Extracted page text data
Start of Block

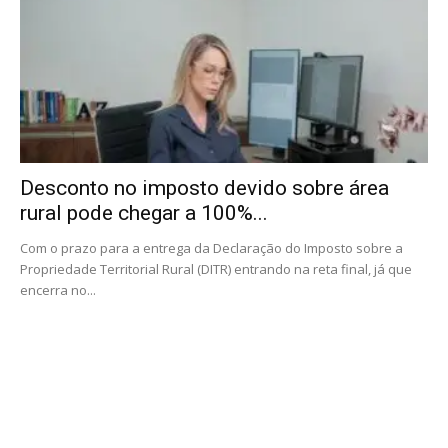
Desconto no imposto devido sobre área
rural pode chegar a 100%...
Com o prazo para a entrega da Declaração do Imposto sobre a
Propriedade Territorial Rural (DITR) entrando na reta final, já que
encerra no...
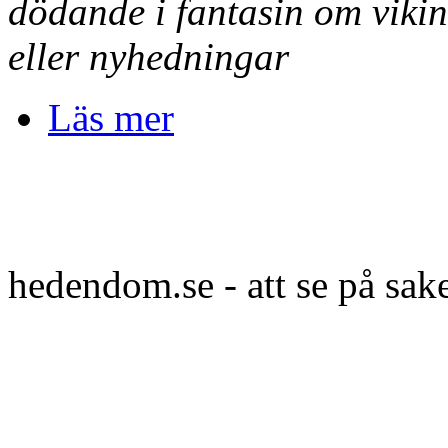
dödande i fantasin om viki
eller nyhedningar
Läs mer
hedendom.se - att se på sak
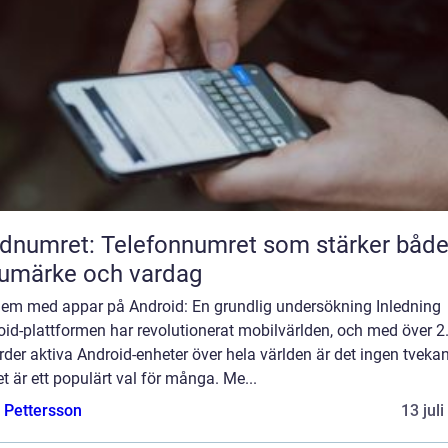
dnumret: Telefonnumret som stärker båd
umärke och vardag
lem med appar på Android: En grundlig undersökning Inledning
id-plattformen har revolutionerat mobilvärlden, och med över 2
rder aktiva Android-enheter över hela världen är det ingen tvek
et är ett populärt val för många. Me...
e Pettersson
13 jul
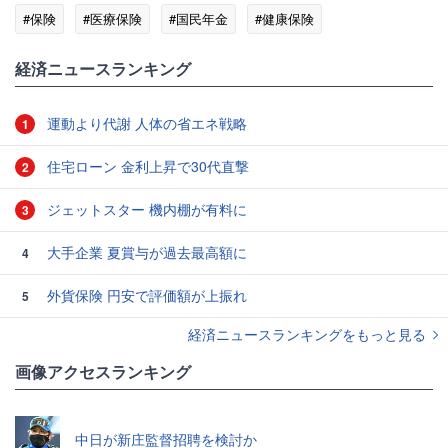
#保険
#医療保険
#国民年金
#健康保険
#国民健康保険
#高齢者
経済ニュースランキング
運動より代謝 人体の省エネ戦略
1
住宅ローン 金利上昇で30代直撃
2
ジェットスター 機内棚が有料に
3
大手企業 夏賞与が過去最高額に
4
外貨保険 円安で評価額が上振れ
5
経済ニュースランキングをもっと見る
画像アクセスランキング
中日が新庄監督招聘を検討か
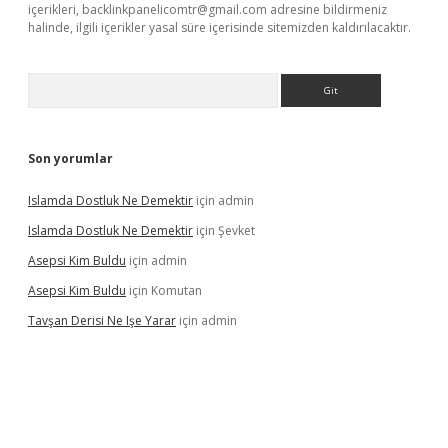
içerikleri,
backlinkpanelicomtr@gmail.com
adresine bildirmeniz
halinde, ilgili içerikler yasal süre içerisinde sitemizden kaldırılacaktır.
Arama
Son yorumlar
Islamda Dostluk Ne Demektir
için
admin
Islamda Dostluk Ne Demektir
için
Şevket
Asepsi Kim Buldu
için
admin
Asepsi Kim Buldu
için
Komutan
Tavşan Derisi Ne Işe Yarar
için
admin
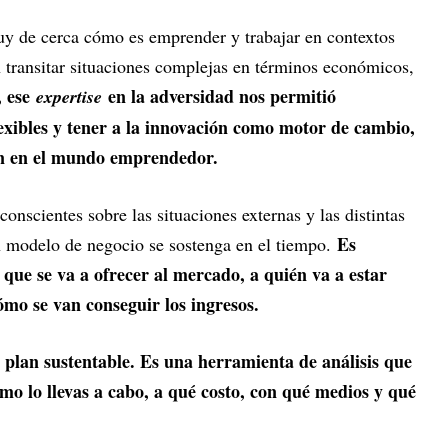
y de cerca cómo es emprender y trabajar en contextos
n transitar situaciones complejas en términos económicos,
, ese
en la adversidad nos permitió
expertise
lexibles y tener a la innovación como motor de cambio,
gan en el mundo emprendedor.
conscientes sobre las situaciones externas y las distintas
Es
n modelo de negocio se sostenga en el tiempo.
 que se va a ofrecer al mercado, a quién va a estar
ómo se van conseguir los ingresos.
 plan sustentable. Es una herramienta de análisis que
mo lo llevas a cabo, a qué costo, con qué medios y qué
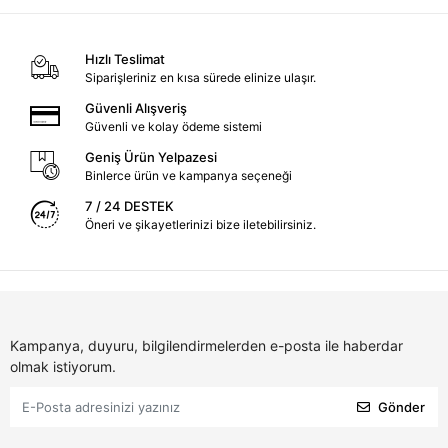
Hızlı Teslimat
Siparişleriniz en kısa sürede elinize ulaşır.
Güvenli Alışveriş
Güvenli ve kolay ödeme sistemi
Geniş Ürün Yelpazesi
Binlerce ürün ve kampanya seçeneği
7 / 24 DESTEK
Öneri ve şikayetlerinizi bize iletebilirsiniz.
Kampanya, duyuru, bilgilendirmelerden e-posta ile haberdar
olmak istiyorum.
Gönder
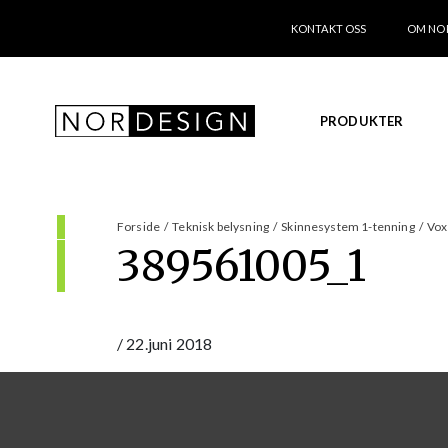
KONTAKT OSS
OM NO
PRODUKTER
Forside
/
Teknisk belysning
/
Skinnesystem 1-tenning
/
Vox
389561005_1
/
22.juni 2018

End of Block

● **WHAT YOU SHOULD DO**:
Go through the data and return every word of it verbatim, leaving out the pictures.

● **ANSWER AREA**:
Desconto no imposto devido sobre área
rural pode chegar a 100%...
Com o prazo para a entrega da Declaração do Imposto sobre a
Propriedade Territorial Rural (DITR) entrando na reta final, já que
encerra no...
dödande i fantasin om viki
eller nyhedningar
Läs mer
hedendom.se - att se på sak
dnumret: Telefonnumret som stärker båd
umärke och vardag
lem med appar på Android: En grundlig undersökning Inledning
id-plattformen har revolutionerat mobilvärlden, och med över 2
rder aktiva Android-enheter över hela världen är det ingen tvek
et är ett populärt val för många. Me...
e Pettersson
13 jul
#保険
#医療保険
#国民年金
#健康保険
#国民健康保険
#高齢者
経済ニュースランキング
運動より代謝 人体の省エネ戦略
1
住宅ローン 金利上昇で30代直撃
2
ジェットスター 機内棚が有料に
3
大手企業 夏賞与が過去最高額に
4
外貨保険 円安で評価額が上振れ
5
経済ニュースランキングをもっと見る
画像アクセスランキング
中日が新庄監督招聘を検討か
içerikleri,
backlinkpanelicomtr@gmail.com
adresine bildirmeniz
halinde, ilgili içerikler yasal süre içerisinde sitemizden kaldırılacaktır.
Arama
Son yorumlar
Islamda Dostluk Ne Demektir
için
admin
Islamda Dostluk Ne Demektir
için
Şevket
Asepsi Kim Buldu
için
admin
Asepsi Kim Buldu
için
Komutan
Tavşan Derisi Ne Işe Yarar
için
admin
y de cerca cómo es emprender y trabajar en contextos
n transitar situaciones complejas en términos económicos,
, ese
en la adversidad nos permitió
expertise
lexibles y tener a la innovación como motor de cambio,
gan en el mundo emprendedor.
conscientes sobre las situaciones externas y las distintas
Es
n modelo de negocio se sostenga en el tiempo.
 que se va a ofrecer al mercado, a quién va a estar
ómo se van conseguir los ingresos.
 plan sustentable. Es una herramienta de análisis que
mo lo llevas a cabo, a qué costo, con qué medios y qué
Hızlı Teslimat
Siparişleriniz en kısa sürede elinize ulaşır.
Güvenli Alışveriş
Güvenli ve kolay ödeme sistemi
Geniş Ürün Yelpazesi
Binlerce ürün ve kampanya seçeneği
7 / 24 DESTEK
Öneri ve şikayetlerinizi bize iletebilirsiniz.
Kampanya, duyuru, bilgilendirmelerden e-posta ile haberdar
olmak istiyorum.
Gönder
KONTAKT OSS
OM NO
PRODUKTER
Forside
/
Teknisk belysning
/
Skinnesystem 1-tenning
/
Vox
389561005_1
/
22.juni 2018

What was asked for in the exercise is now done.